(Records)
• • •

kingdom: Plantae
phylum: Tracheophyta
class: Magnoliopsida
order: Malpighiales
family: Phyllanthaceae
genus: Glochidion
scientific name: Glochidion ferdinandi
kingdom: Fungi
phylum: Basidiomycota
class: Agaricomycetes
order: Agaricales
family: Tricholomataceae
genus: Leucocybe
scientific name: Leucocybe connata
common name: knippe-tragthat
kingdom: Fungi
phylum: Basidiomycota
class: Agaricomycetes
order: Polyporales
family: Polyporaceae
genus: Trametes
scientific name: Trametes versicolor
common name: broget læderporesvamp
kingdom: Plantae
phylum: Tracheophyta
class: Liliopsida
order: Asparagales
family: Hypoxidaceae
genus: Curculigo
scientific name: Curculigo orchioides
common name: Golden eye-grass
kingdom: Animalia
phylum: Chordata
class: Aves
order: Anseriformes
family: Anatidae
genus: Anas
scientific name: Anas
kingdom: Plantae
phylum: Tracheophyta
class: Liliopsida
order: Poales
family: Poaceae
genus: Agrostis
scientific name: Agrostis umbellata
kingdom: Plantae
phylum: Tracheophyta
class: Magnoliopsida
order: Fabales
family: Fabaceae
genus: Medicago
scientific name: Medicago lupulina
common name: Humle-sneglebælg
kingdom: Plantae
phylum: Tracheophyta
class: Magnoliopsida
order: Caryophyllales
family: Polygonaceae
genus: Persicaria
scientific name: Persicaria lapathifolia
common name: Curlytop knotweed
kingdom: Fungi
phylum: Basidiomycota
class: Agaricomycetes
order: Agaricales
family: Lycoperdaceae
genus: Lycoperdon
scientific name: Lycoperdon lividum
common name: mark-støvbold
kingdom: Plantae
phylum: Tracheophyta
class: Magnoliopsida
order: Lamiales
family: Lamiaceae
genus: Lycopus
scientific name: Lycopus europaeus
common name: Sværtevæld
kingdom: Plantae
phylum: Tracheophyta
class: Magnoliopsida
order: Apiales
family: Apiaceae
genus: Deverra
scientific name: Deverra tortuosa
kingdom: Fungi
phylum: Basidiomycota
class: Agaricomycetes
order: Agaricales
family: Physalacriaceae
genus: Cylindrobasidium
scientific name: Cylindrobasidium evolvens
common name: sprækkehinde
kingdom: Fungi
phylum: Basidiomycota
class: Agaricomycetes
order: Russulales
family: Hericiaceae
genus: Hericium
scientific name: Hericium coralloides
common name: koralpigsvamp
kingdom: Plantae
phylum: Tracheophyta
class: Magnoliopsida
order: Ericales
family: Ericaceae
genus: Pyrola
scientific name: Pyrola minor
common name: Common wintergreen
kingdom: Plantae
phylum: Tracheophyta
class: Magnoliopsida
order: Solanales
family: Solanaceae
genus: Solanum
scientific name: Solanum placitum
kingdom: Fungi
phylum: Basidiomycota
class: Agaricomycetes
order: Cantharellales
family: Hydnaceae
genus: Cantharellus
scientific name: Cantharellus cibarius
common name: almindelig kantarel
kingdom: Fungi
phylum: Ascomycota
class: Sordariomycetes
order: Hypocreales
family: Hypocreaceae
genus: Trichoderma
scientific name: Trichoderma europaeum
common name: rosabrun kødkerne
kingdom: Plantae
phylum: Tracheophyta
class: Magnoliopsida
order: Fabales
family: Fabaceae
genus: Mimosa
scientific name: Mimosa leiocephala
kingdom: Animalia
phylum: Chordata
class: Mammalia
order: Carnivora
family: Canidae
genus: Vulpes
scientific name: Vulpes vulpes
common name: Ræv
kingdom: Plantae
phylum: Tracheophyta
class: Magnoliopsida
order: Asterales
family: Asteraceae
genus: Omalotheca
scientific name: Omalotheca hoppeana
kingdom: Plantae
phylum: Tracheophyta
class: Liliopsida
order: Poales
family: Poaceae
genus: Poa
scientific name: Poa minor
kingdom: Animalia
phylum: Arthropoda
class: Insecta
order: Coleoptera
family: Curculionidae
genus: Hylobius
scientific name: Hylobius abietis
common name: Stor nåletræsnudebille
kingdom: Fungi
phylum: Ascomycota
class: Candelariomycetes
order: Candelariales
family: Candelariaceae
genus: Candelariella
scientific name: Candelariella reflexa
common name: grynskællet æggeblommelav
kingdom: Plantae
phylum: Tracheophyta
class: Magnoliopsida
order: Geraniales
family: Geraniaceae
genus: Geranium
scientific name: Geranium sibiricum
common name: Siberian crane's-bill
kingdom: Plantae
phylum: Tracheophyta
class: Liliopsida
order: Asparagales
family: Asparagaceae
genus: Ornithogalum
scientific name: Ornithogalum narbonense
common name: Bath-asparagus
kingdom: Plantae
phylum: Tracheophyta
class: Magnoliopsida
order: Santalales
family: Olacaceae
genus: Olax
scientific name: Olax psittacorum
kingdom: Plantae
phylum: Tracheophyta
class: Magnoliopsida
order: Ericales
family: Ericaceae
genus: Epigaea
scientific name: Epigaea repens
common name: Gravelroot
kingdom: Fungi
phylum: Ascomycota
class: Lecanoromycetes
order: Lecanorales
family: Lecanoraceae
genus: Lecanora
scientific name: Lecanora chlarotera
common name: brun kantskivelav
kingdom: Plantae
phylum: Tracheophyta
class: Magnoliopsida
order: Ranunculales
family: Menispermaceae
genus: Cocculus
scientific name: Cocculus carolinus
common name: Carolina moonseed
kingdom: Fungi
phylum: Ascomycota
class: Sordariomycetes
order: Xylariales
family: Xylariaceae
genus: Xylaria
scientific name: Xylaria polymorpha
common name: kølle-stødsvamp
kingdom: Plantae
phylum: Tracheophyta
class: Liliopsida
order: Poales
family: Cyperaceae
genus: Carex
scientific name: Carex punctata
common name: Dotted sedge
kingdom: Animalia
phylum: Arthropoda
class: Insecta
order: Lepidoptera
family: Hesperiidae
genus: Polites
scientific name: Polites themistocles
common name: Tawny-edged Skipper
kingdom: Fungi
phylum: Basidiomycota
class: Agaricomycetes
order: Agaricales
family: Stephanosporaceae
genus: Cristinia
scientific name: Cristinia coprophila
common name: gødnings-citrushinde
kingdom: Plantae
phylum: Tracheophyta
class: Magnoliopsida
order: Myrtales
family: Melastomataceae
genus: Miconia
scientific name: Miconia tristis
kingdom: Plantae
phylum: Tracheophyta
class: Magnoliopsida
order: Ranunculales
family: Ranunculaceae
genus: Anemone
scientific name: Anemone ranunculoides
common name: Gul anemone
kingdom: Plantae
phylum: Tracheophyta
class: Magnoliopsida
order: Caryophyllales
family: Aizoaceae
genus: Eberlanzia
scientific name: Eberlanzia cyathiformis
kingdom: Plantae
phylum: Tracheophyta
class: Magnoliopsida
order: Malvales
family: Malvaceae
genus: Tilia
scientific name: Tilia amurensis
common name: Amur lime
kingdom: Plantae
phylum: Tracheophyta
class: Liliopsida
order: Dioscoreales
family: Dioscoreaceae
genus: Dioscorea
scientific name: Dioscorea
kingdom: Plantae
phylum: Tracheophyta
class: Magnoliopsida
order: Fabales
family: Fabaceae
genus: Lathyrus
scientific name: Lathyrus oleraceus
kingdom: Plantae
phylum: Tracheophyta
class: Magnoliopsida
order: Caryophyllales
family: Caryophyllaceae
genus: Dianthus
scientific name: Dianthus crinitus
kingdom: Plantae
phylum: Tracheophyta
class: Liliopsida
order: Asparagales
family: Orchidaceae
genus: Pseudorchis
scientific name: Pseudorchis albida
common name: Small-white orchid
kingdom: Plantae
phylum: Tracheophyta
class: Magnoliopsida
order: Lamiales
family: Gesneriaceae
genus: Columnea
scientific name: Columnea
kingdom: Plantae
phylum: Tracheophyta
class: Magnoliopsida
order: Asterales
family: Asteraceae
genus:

• • •

Copy the records above word for word, from the first to the last.

kingdom: Plantae
phylum: Tracheophyta
class: Magnoliopsida
order: Malpighiales
family: Phyllanthaceae
genus: Glochidion
scientific name: Glochidion ferdinandi
kingdom: Fungi
phylum: Basidiomycota
class: Agaricomycetes
order: Agaricales
family: Tricholomataceae
genus: Leucocybe
scientific name: Leucocybe connata
common name: knippe-tragthat
kingdom: Fungi
phylum: Basidiomycota
class: Agaricomycetes
order: Polyporales
family: Polyporaceae
genus: Trametes
scientific name: Trametes versicolor
common name: broget læderporesvamp
kingdom: Plantae
phylum: Tracheophyta
class: Liliopsida
order: Asparagales
family: Hypoxidaceae
genus: Curculigo
scientific name: Curculigo orchioides
common name: Golden eye-grass
kingdom: Animalia
phylum: Chordata
class: Aves
order: Anseriformes
family: Anatidae
genus: Anas
scientific name: Anas
kingdom: Plantae
phylum: Tracheophyta
class: Liliopsida
order: Poales
family: Poaceae
genus: Agrostis
scientific name: Agrostis umbellata
kingdom: Plantae
phylum: Tracheophyta
class: Magnoliopsida
order: Fabales
family: Fabaceae
genus: Medicago
scientific name: Medicago lupulina
common name: Humle-sneglebælg
kingdom: Plantae
phylum: Tracheophyta
class: Magnoliopsida
order: Caryophyllales
family: Polygonaceae
genus: Persicaria
scientific name: Persicaria lapathifolia
common name: Curlytop knotweed
kingdom: Fungi
phylum: Basidiomycota
class: Agaricomycetes
order: Agaricales
family: Lycoperdaceae
genus: Lycoperdon
scientific name: Lycoperdon lividum
common name: mark-støvbold
kingdom: Plantae
phylum: Tracheophyta
class: Magnoliopsida
order: Lamiales
family: Lamiaceae
genus: Lycopus
scientific name: Lycopus europaeus
common name: Sværtevæld
kingdom: Plantae
phylum: Tracheophyta
class: Magnoliopsida
order: Apiales
family: Apiaceae
genus: Deverra
scientific name: Deverra tortuosa
kingdom: Fungi
phylum: Basidiomycota
class: Agaricomycetes
order: Agaricales
family: Physalacriaceae
genus: Cylindrobasidium
scientific name: Cylindrobasidium evolvens
common name: sprækkehinde
kingdom: Fungi
phylum: Basidiomycota
class: Agaricomycetes
order: Russulales
family: Hericiaceae
genus: Hericium
scientific name: Hericium coralloides
common name: koralpigsvamp
kingdom: Plantae
phylum: Tracheophyta
class: Magnoliopsida
order: Ericales
family: Ericaceae
genus: Pyrola
scientific name: Pyrola minor
common name: Common wintergreen
kingdom: Plantae
phylum: Tracheophyta
class: Magnoliopsida
order: Solanales
family: Solanaceae
genus: Solanum
scientific name: Solanum placitum
kingdom: Fungi
phylum: Basidiomycota
class: Agaricomycetes
order: Cantharellales
family: Hydnaceae
genus: Cantharellus
scientific name: Cantharellus cibarius
common name: almindelig kantarel
kingdom: Fungi
phylum: Ascomycota
class: Sordariomycetes
order: Hypocreales
family: Hypocreaceae
genus: Trichoderma
scientific name: Trichoderma europaeum
common name: rosabrun kødkerne
kingdom: Plantae
phylum: Tracheophyta
class: Magnoliopsida
order: Fabales
family: Fabaceae
genus: Mimosa
scientific name: Mimosa leiocephala
kingdom: Animalia
phylum: Chordata
class: Mammalia
order: Carnivora
family: Canidae
genus: Vulpes
scientific name: Vulpes vulpes
common name: Ræv
kingdom: Plantae
phylum: Tracheophyta
class: Magnoliopsida
order: Asterales
family: Asteraceae
genus: Omalotheca
scientific name: Omalotheca hoppeana
kingdom: Plantae
phylum: Tracheophyta
class: Liliopsida
order: Poales
family: Poaceae
genus: Poa
scientific name: Poa minor
kingdom: Animalia
phylum: Arthropoda
class: Insecta
order: Coleoptera
family: Curculionidae
genus: Hylobius
scientific name: Hylobius abietis
common name: Stor nåletræsnudebille
kingdom: Fungi
phylum: Ascomycota
class: Candelariomycetes
order: Candelariales
family: Candelariaceae
genus: Candelariella
scientific name: Candelariella reflexa
common name: grynskællet æggeblommelav
kingdom: Plantae
phylum: Tracheophyta
class: Magnoliopsida
order: Geraniales
family: Geraniaceae
genus: Geranium
scientific name: Geranium sibiricum
common name: Siberian crane's-bill
kingdom: Plantae
phylum: Tracheophyta
class: Liliopsida
order: Asparagales
family: Asparagaceae
genus: Ornithogalum
scientific name: Ornithogalum narbonense
common name: Bath-asparagus
kingdom: Plantae
phylum: Tracheophyta
class: Magnoliopsida
order: Santalales
family: Olacaceae
genus: Olax
scientific name: Olax psittacorum
kingdom: Plantae
phylum: Tracheophyta
class: Magnoliopsida
order: Ericales
family: Ericaceae
genus: Epigaea
scientific name: Epigaea repens
common name: Gravelroot
kingdom: Fungi
phylum: Ascomycota
class: Lecanoromycetes
order: Lecanorales
family: Lecanoraceae
genus: Lecanora
scientific name: Lecanora chlarotera
common name: brun kantskivelav
kingdom: Plantae
phylum: Tracheophyta
class: Magnoliopsida
order: Ranunculales
family: Menispermaceae
genus: Cocculus
scientific name: Cocculus carolinus
common name: Carolina moonseed
kingdom: Fungi
phylum: Ascomycota
class: Sordariomycetes
order: Xylariales
family: Xylariaceae
genus: Xylaria
scientific name: Xylaria polymorpha
common name: kølle-stødsvamp
kingdom: Plantae
phylum: Tracheophyta
class: Liliopsida
order: Poales
family: Cyperaceae
genus: Carex
scientific name: Carex punctata
common name: Dotted sedge
kingdom: Animalia
phylum: Arthropoda
class: Insecta
order: Lepidoptera
family: Hesperiidae
genus: Polites
scientific name: Polites themistocles
common name: Tawny-edged Skipper
kingdom: Fungi
phylum: Basidiomycota
class: Agaricomycetes
order: Agaricales
family: Stephanosporaceae
genus: Cristinia
scientific name: Cristinia coprophila
common name: gødnings-citrushinde
kingdom: Plantae
phylum: Tracheophyta
class: Magnoliopsida
order: Myrtales
family: Melastomataceae
genus: Miconia
scientific name: Miconia tristis
kingdom: Plantae
phylum: Tracheophyta
class: Magnoliopsida
order: Ranunculales
family: Ranunculaceae
genus: Anemone
scientific name: Anemone ranunculoides
common name: Gul anemone
kingdom: Plantae
phylum: Tracheophyta
class: Magnoliopsida
order: Caryophyllales
family: Aizoaceae
genus: Eberlanzia
scientific name: Eberlanzia cyathiformis
kingdom: Plantae
phylum: Tracheophyta
class: Magnoliopsida
order: Malvales
family: Malvaceae
genus: Tilia
scientific name: Tilia amurensis
common name: Amur lime
kingdom: Plantae
phylum: Tracheophyta
class: Liliopsida
order: Dioscoreales
family: Dioscoreaceae
genus: Dioscorea
scientific name: Dioscorea
kingdom: Plantae
phylum: Tracheophyta
class: Magnoliopsida
order: Fabales
family: Fabaceae
genus: Lathyrus
scientific name: Lathyrus oleraceus
kingdom: Plantae
phylum: Tracheophyta
class: Magnoliopsida
order: Caryophyllales
family: Caryophyllaceae
genus: Dianthus
scientific name: Dianthus crinitus
kingdom: Plantae
phylum: Tracheophyta
class: Liliopsida
order: Asparagales
family: Orchidaceae
genus: Pseudorchis
scientific name: Pseudorchis albida
common name: Small-white orchid
kingdom: Plantae
phylum: Tracheophyta
class: Magnoliopsida
order: Lamiales
family: Gesneriaceae
genus: Columnea
scientific name: Columnea
kingdom: Plantae
phylum: Tracheophyta
class: Magnoliopsida
order: Asterales
family: Asteraceae
genus:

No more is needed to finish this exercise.